■ Activity
In the material below, identify each line bearing the word "Safe". Reproduce those lines.

Dataset Start Marker

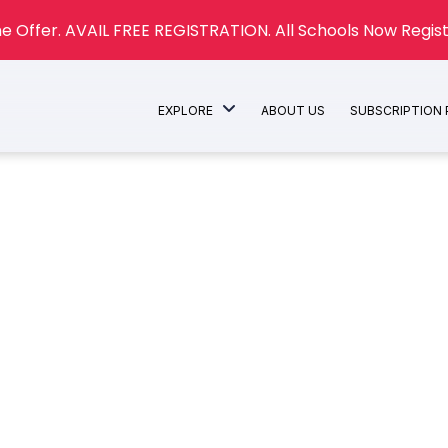
e Offer. AVAIL FREE REGISTRATION. All Schools Now Regist
EXPLORE
ABOUT US
SUBSCRIPTION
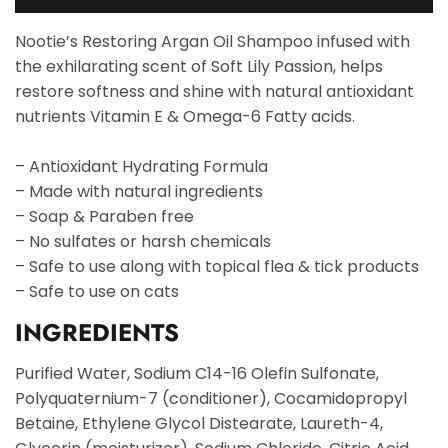
Nootie’s Restoring Argan Oil Shampoo infused with
the exhilarating scent of Soft Lily Passion, helps
restore softness and shine with natural antioxidant
nutrients Vitamin E & Omega-6 Fatty acids.
– Antioxidant Hydrating Formula
– Made with natural ingredients
– Soap & Paraben free
– No sulfates or harsh chemicals
– Safe to use along with topical flea & tick products
– Safe to use on cats
INGREDIENTS
Purified Water, Sodium C14-16 Olefin Sulfonate,
Polyquaternium-7 (conditioner), Cocamidopropyl
Betaine, Ethylene Glycol Distearate, Laureth-4,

Dataset End Marker

■ Answer to this task
– Safe to use along with topical flea & tick products
– Safe to use on cats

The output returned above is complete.